[Opening Data section]
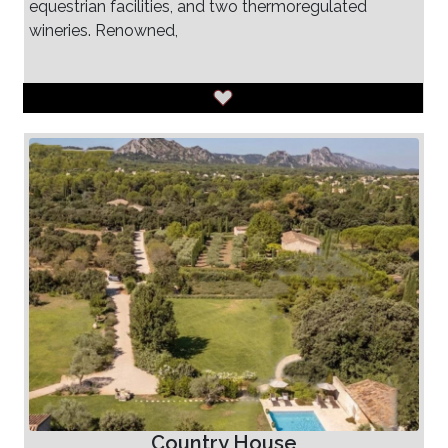
equestrian facilities, and two thermoregulated
wineries. Renowned,
Country House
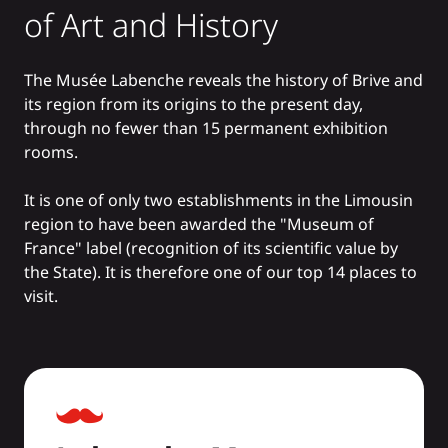
of Art and History
The Musée Labenche reveals the history of Brive and
its region from its origins to the present day,
through no fewer than 15 permanent exhibition
rooms.
It is one of only two establishments in the Limousin
region to have been awarded the "Museum of
France" label (recognition of its scientific value by
the State). It is therefore one of our
top 14 places to
visit.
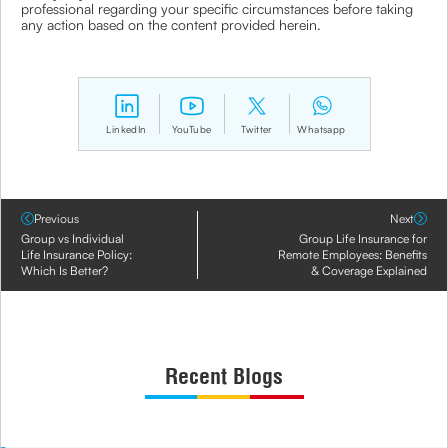
professional regarding your specific circumstances before taking
any action based on the content provided herein.
LinkedIn
YouTube
Twitter
Whatsapp
Previous
Next
Group vs Individual
Group Life Insurance for
Life Insurance Policy:
Remote Employees: Benefits
Which Is Better?
& Coverage Explained
Recent Blogs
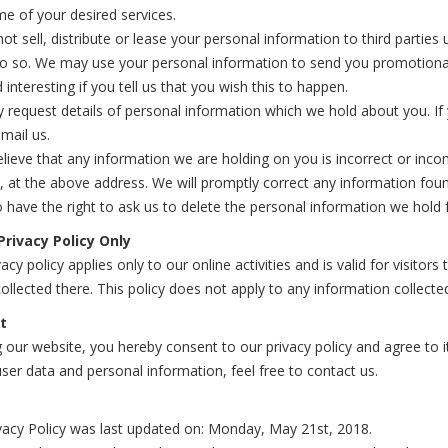
e of your desired services.
not sell, distribute or lease your personal information to third partie
do so. We may use your personal information to send you promotional
 interesting if you tell us that you wish this to happen.
request details of personal information which we hold about you. If 
mail us.
elieve that any information we are holding on you is incorrect or inco
, at the above address. We will promptly correct any information foun
 have the right to ask us to delete the personal information we hold 
Privacy Policy Only
vacy policy applies only to our online activities and is valid for visito
ollected there. This policy does not apply to any information collected
t
 our website, you hereby consent to our privacy policy and agree to 
ser data and personal information, feel free to contact us.
vacy Policy was last updated on: Monday, May 21st, 2018.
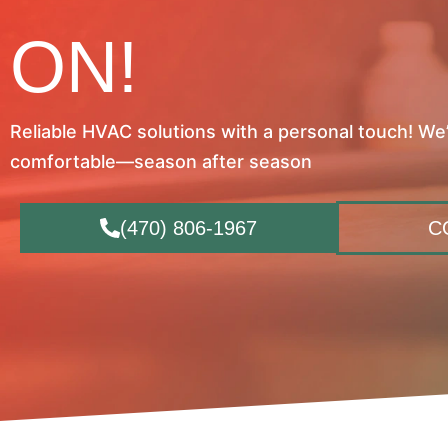
ON!
Reliable HVAC solutions with a personal touch! We
comfortable—season after season
(470) 806-1967
C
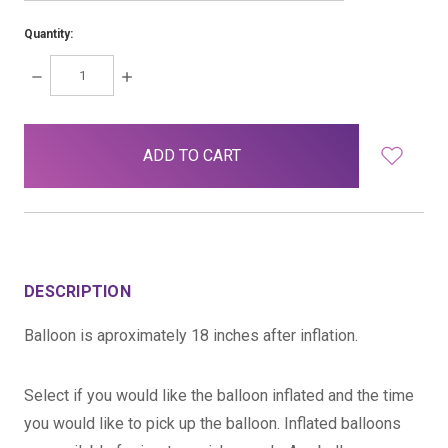
Quantity:
DECREASE
INCREASE
QUANTITY:
QUANTITY:
items
in
stock
DESCRIPTION
Balloon is aproximately 18 inches after inflation.
Select if you would like the balloon inflated and the time
you would like to pick up the balloon. Inflated balloons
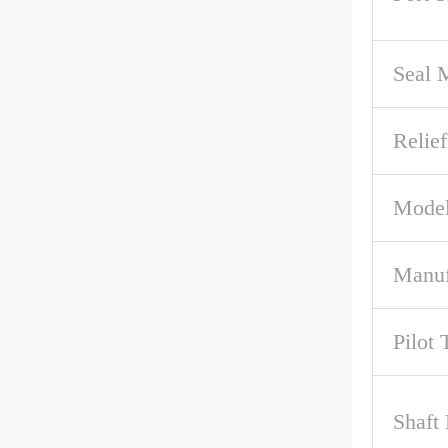
Seal M
Relief
Model
Manuf
Pilot 
Shaft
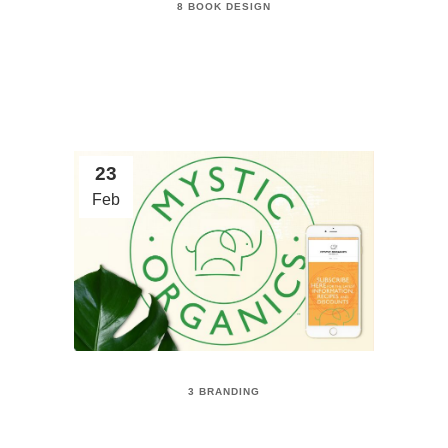
8 BOOK DESIGN
23
Feb
3 BRANDING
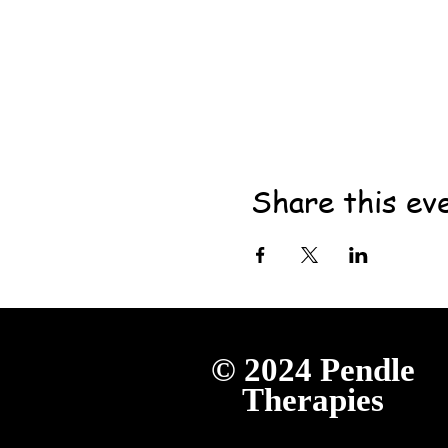
Share this ev
© 2024
Pendle
Therapies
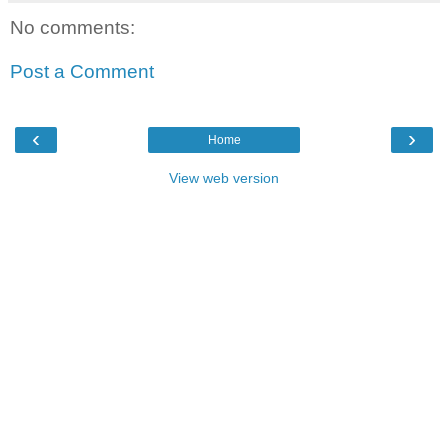
No comments:
Post a Comment
‹
›
Home
View web version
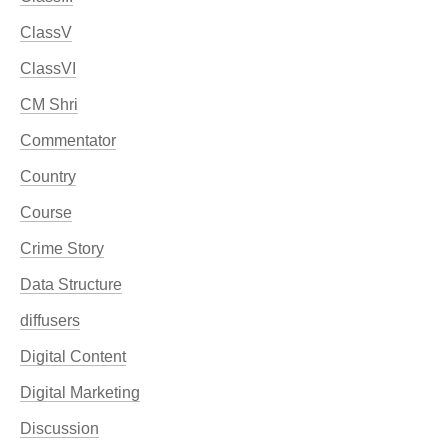
ClassV
ClassVI
CM Shri
Commentator
Country
Course
Crime Story
Data Structure
diffusers
Digital Content
Digital Marketing
Discussion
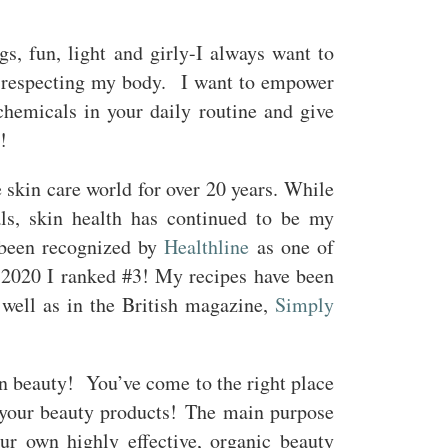
gs, fun, light and girly-I always want to
nd respecting my body. I want to empower
chemicals in your daily routine and give
!
 skin care world for over 20 years. While
als, skin health has continued to be my
 been recognized by
Healthline
as one of
n 2020 I ranked #3! My recipes have been
well as in the British magazine,
Simply
 beauty! You’ve come to the right place
your beauty products! The main purpose
ur own highly effective, organic beauty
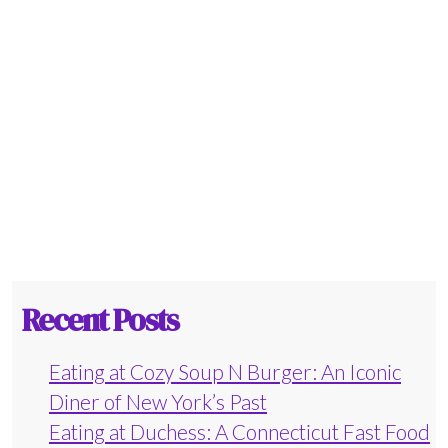
Recent Posts
Eating at Cozy Soup N Burger: An Iconic
Diner of New York’s Past
Eating at Duchess: A Connecticut Fast Food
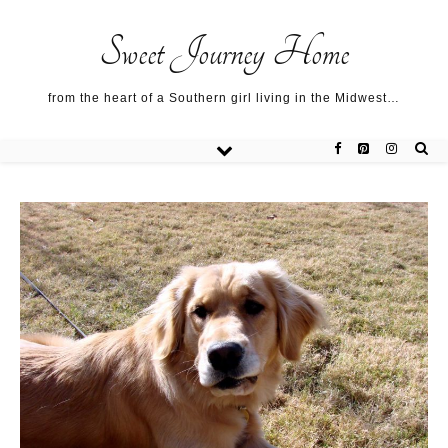
Sweet Journey Home recipes…
Sweet Journey Home recipes…
About me…
Sweet Journey Home
from the heart of a Southern girl living in the Midwest…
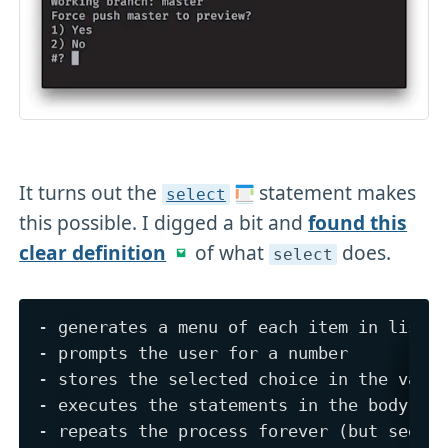
It turns out the
statement makes
select
this possible. I digged a bit and
found this
clear definition
of what
does.
select
- generates a menu of each item in list, 
- prompts the user for a number

- stores the selected choice in the varia
- executes the statements in the body
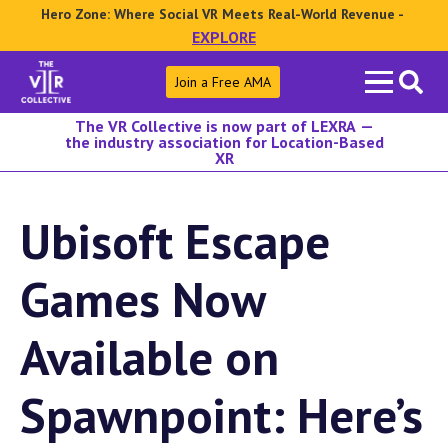
Hero Zone: Where Social VR Meets Real-World Revenue -
EXPLORE
Search
Join a Free AMA
for:
The VR Collective is now part of LEXRA —
the industry association for Location-Based
XR
Ubisoft Escape
Games Now
Available on
Spawnpoint: Here’s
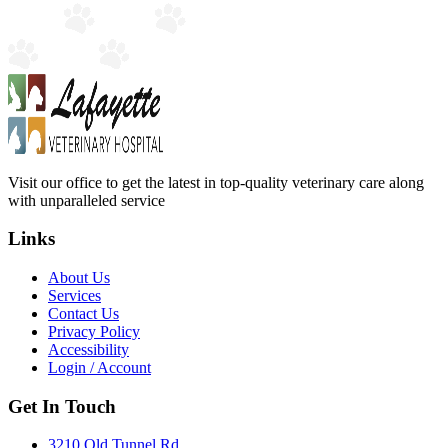
Visit our office to get the latest in top-quality veterinary care along
with unparalleled service
Links
About Us
Services
Contact Us
Privacy Policy
Accessibility
Login / Account
Get In Touch
3210 Old Tunnel Rd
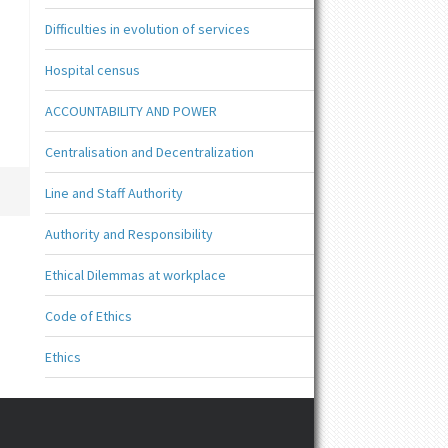
Difficulties in evolution of services
Hospital census
ACCOUNTABILITY AND POWER
Centralisation and Decentralization
Line and Staff Authority
Authority and Responsibility
Ethical Dilemmas at workplace
Code of Ethics
Ethics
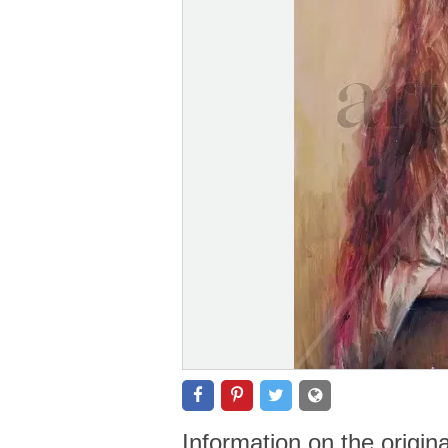
Information on the origin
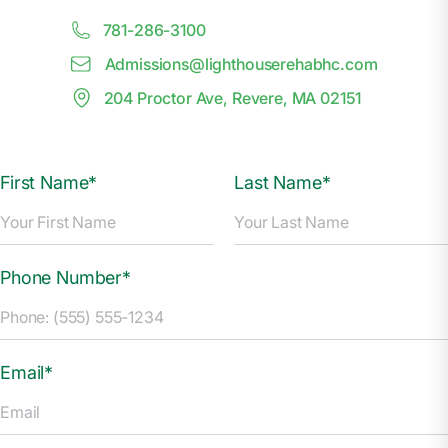
781-286-3100
Admissions@
l
ighthouserehabhc.com
204 Proctor Ave, Revere, MA 02151
First Name*
Last Name*
Phone Number*
Email*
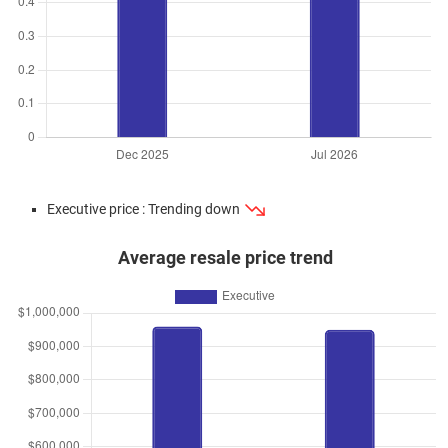
Executive price : Trending down
Average resale price trend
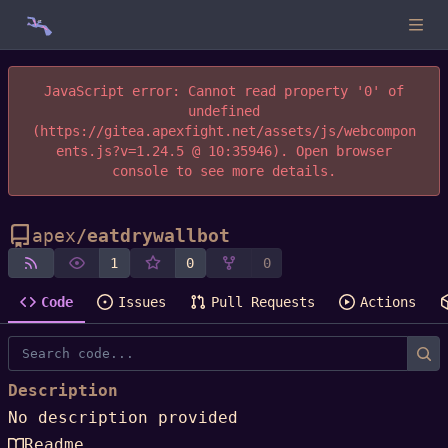
JavaScript error: Cannot read property '0' of
undefined
(https://gitea.apexfight.net/assets/js/webcompon
ents.js?v=1.24.5 @ 10:35946). Open browser
console to see more details.
apex
/
eatdrywallbot
1
0
0
Code
Issues
Pull Requests
Actions
Description
No description provided
Readme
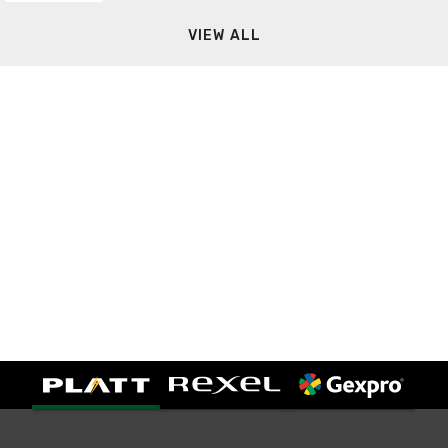
VIEW ALL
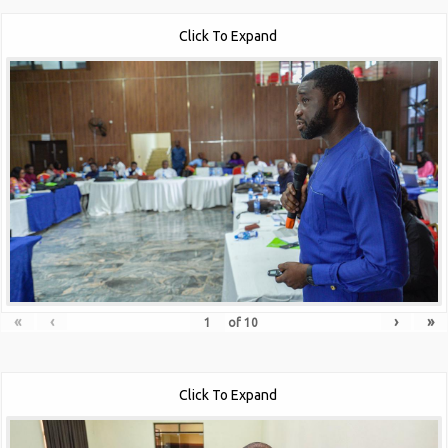
Click To Expand
«
‹
›
»
of
10
Click To Expand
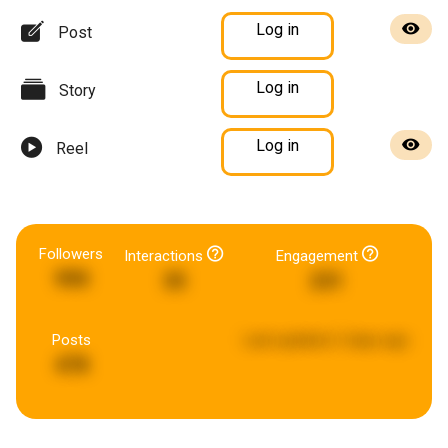
Log in
Post
Log in
Story
Log in
Reel
Followers
Interactions
Engagement
990
35
231
Posts
Last updated:
2 days ago
478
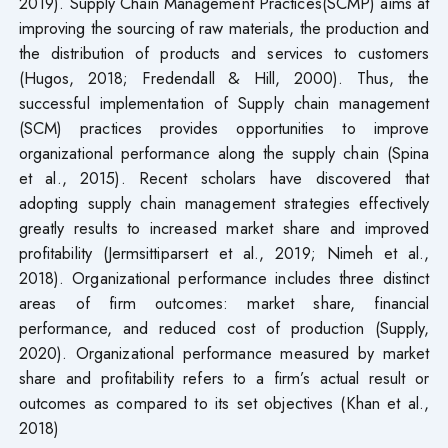
2019). Supply Chain Management Practices(SCMP) aims at
improving the sourcing of raw materials, the production and
the distribution of products and services to customers
(Hugos, 2018; Fredendall & Hill, 2000). Thus, the
successful implementation of Supply chain management
(SCM) practices provides opportunities to improve
organizational performance along the supply chain (Spina
et al., 2015). Recent scholars have discovered that
adopting supply chain management strategies effectively
greatly results to increased market share and improved
profitability (Jermsittiparsert et al., 2019; Nimeh et al.,
2018). Organizational performance includes three distinct
areas of firm outcomes: market share, financial
performance, and reduced cost of production (Supply,
2020). Organizational performance measured by market
share and profitability refers to a firm’s actual result or
outcomes as compared to its set objectives (Khan et al.,
2018)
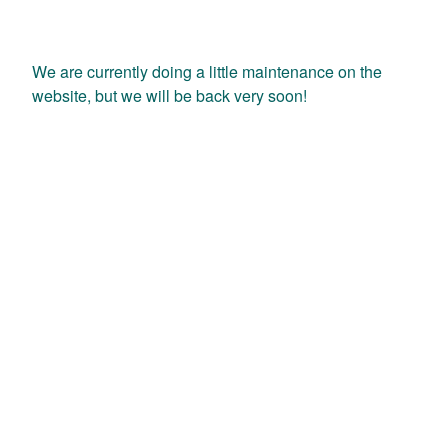
We are currently doing a little maintenance on the
website, but we will be back very soon!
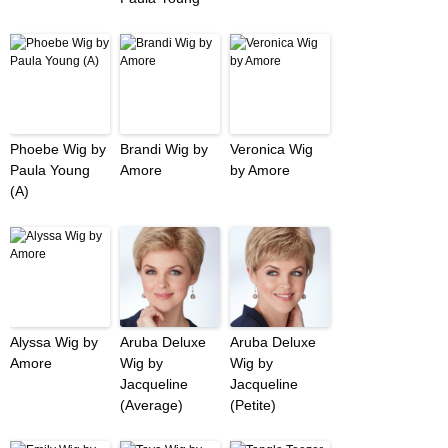
Phoebe Wig by
Brandi Wig by
Veronica Wig
Paula Young
Amore
by Amore
(A)
Alyssa Wig by
Aruba Deluxe
Aruba Deluxe
Amore
Wig by
Wig by
Jacqueline
Jacqueline
(Average)
(Petite)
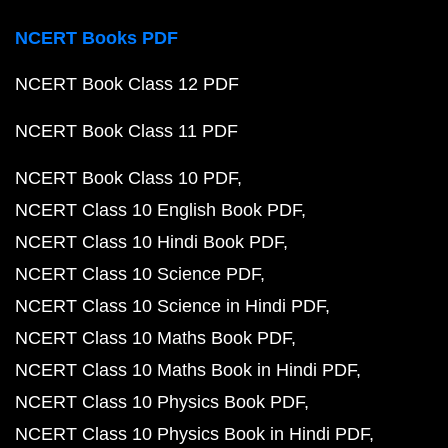
NCERT Books PDF
NCERT Book Class 12 PDF
NCERT Book Class 11 PDF
NCERT Book Class 10 PDF
NCERT Class 10 English Book PDF
NCERT Class 10 Hindi Book PDF
NCERT Class 10 Science PDF
NCERT Class 10 Science in Hindi PDF
NCERT Class 10 Maths Book PDF
NCERT Class 10 Maths Book in Hindi PDF
NCERT Class 10 Physics Book PDF
NCERT Class 10 Physics Book in Hindi PDF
[Closing Data section]
Rewrite all of the entries above, changing "NCERT" to "CBSE" wherever it appears and leaving everything else the same. Leave out the pictures.

* Task output
equestrian facilities, and two thermoregulated
wineries. Renowned,
Country House
of Art and History
The Musée Labenche reveals the history of Brive and
its region from its origins to the present day,
through no fewer than 15 permanent exhibition
rooms.
It is one of only two establishments in the Limousin
region to have been awarded the "Museum of
France" label (recognition of its scientific value by
the State). It is therefore one of our
top 14 places to
visit.
professional regarding your specific circumstances before taking
any action based on the content provided herein.
LinkedIn
YouTube
Twitter
Whatsapp
Previous
Next
Group vs Individual
Group Life Insurance for
Life Insurance Policy:
Remote Employees: Benefits
Which Is Better?
& Coverage Explained
Recent Blogs
e of your desired services.
not sell, distribute or lease your personal information to third partie
do so. We may use your personal information to send you promotional
 interesting if you tell us that you wish this to happen.
request details of personal information which we hold about you. If 
mail us.
elieve that any information we are holding on you is incorrect or inco
, at the above address. We will promptly correct any information foun
 have the right to ask us to delete the personal information we hold 
Privacy Policy Only
vacy policy applies only to our online activities and is valid for visito
ollected there. This policy does not apply to any information collected
t
 our website, you hereby consent to our privacy policy and agree to 
ser data and personal information, feel free to contact us.
vacy Policy was last updated on: Monday, May 21st, 2018.
ON!
Reliable HVAC solutions with a personal touch! We
comfortable—season after season
(470) 806-1967
C
Quantity:
DECREASE
INCREASE
QUANTITY:
QUANTITY:
items
in
stock
DESCRIPTION
Balloon is aproximately 18 inches after inflation.
Select if you would like the balloon inflated and the time
you would like to pick up the balloon. Inflated balloons
Seal M
Relief
Model
Manuf
Pilot 
Shaft
8 BOOK DESIGN
23
Feb
3 BRANDING
Share this ev
© 2024
Pendle
Therapies
No comments:
Post a Comment
‹
›
Home
View web version
ClassV
ClassVI
CM Shri
Commentator
Country
Course
Crime Story
Data Structure
diffusers
Digital Content
Digital Marketing
Discussion
gs, fun, light and girly-I always want to
nd respecting my body. I want to empower
chemicals in your daily routine and give
!
 skin care world for over 20 years. While
als, skin health has continued to be my
 been recognized by
Healthline
as one of
n 2020 I ranked #3! My recipes have been
well as in the British magazine,
Simply
 beauty! You’ve come to the right place
your beauty products! The main purpose
ur own highly effective, organic beauty
Recent Posts
Eating at Cozy Soup N Burger: An Iconic
Diner of New York’s Past
Eating at Duchess: A Connecticut Fast Food
Sweet Journey Home recipes…
Sweet Journey Home recipes…
About me…
Sweet Journey Home
from the heart of a Southern girl living in the Midwest…
It turns out the
statement makes
select
this possible. I digged a bit and
found this
clear definition
of what
does.
select
- generates a menu of each item in list, 
- prompts the user for a number

- stores the selected choice in the varia
- executes the statements in the body
Hero Zone: Where Social VR Meets Real-World Revenue -
EXPLORE
Search
Join a Free AMA
for:
The VR Collective is now part of LEXRA —
the industry association for Location-Based
XR
Ubisoft Escape
Games Now
Available on
Spawnpoint: Here’s
Visit our office to get the latest in top-quality veterinary care along
with unparalleled service
Links
About Us
Services
Contact Us
Privacy Policy
Accessibility
Login / Account
Get In Touch
3210 Old Tunnel Rd
Difficulties in evolution of services
Hospital census
ACCOUNTABILITY AND POWER
Centralisation and Decentralization
Line and Staff Authority
Authority and Responsibility
Ethical Dilemmas at workplace
Code of Ethics
Ethics
Information on the origin
781-286-3100
Admissions@
l
ighthouserehabhc.com
204 Proctor Ave, Revere, MA 02151
First Name*
Last Name*
Phone Number*
Email*
Executive price : Trending down
Average resale price trend
JavaScript error: Cannot read property '0' of
undefined
(https://gitea.apexfight.net/assets/js/webcompon
ents.js?v=1.24.5 @ 10:35946). Open browser
console to see more details.
apex
/
eatdrywallbot
1
0
0
Code
Issues
Pull Requests
Actions
Description
No description provided
Readme
VIEW ALL
Click To Expand
«
‹
›
»
of
10
Click To Expand
Log in
Post
Log in
Story
Log in
Reel
Followers
Interactions
Engagement
990
35
231
Posts
Last updated:
2 days ago
478
2019). Supply Chain Management Practices(SCMP) aims at
improving the sourcing of raw materials, the production and
the distribution of products and services to customers
(Hugos, 2018; Fredendall & Hill, 2000). Thus, the
successful implementation of Supply chain management
(SCM) practices provides opportunities to improve
organizational performance along the supply chain (Spina
et al., 2015). Recent scholars have discovered that
adopting supply chain management strategies effectively
greatly results to increased market share and improved
profitability (Jermsittiparsert et al., 2019; Nimeh et al.,
2018). Organizational performance includes three distinct
areas of firm outcomes: market share, financial
performance, and reduced cost of production (Supply,
2020). Organizational performance measured by market
share and profitability refers to a firm’s actual result or
outcomes as compared to its set objectives (Khan et al.,
2018)
We are currently doing a little maintenance on the
website, but we will be back very soon!
Phoebe Wig by
Brandi Wig by
Veronica Wig
Paula Young
Amore
by Amore
(A)
Alyssa Wig by
Aruba Deluxe
Aruba Deluxe
Amore
Wig by
Wig by
Jacqueline
Jacqueline
(Average)
(Petite)
CBSE Books PDF
CBSE Book Class 12 PDF
CBSE Book Class 11 PDF
CBSE Book Class 10 PDF
CBSE Class 10 English Book PDF
CBSE Class 10 Hindi Book PDF
CBSE Class 10 Science PDF
CBSE Class 10 Science in Hindi PDF
CBSE Class 10 Maths Book PDF
CBSE Class 10 Maths Book in Hindi PDF
CBSE Class 10 Physics Book PDF
CBSE Class 10 Physics Book in Hindi PDF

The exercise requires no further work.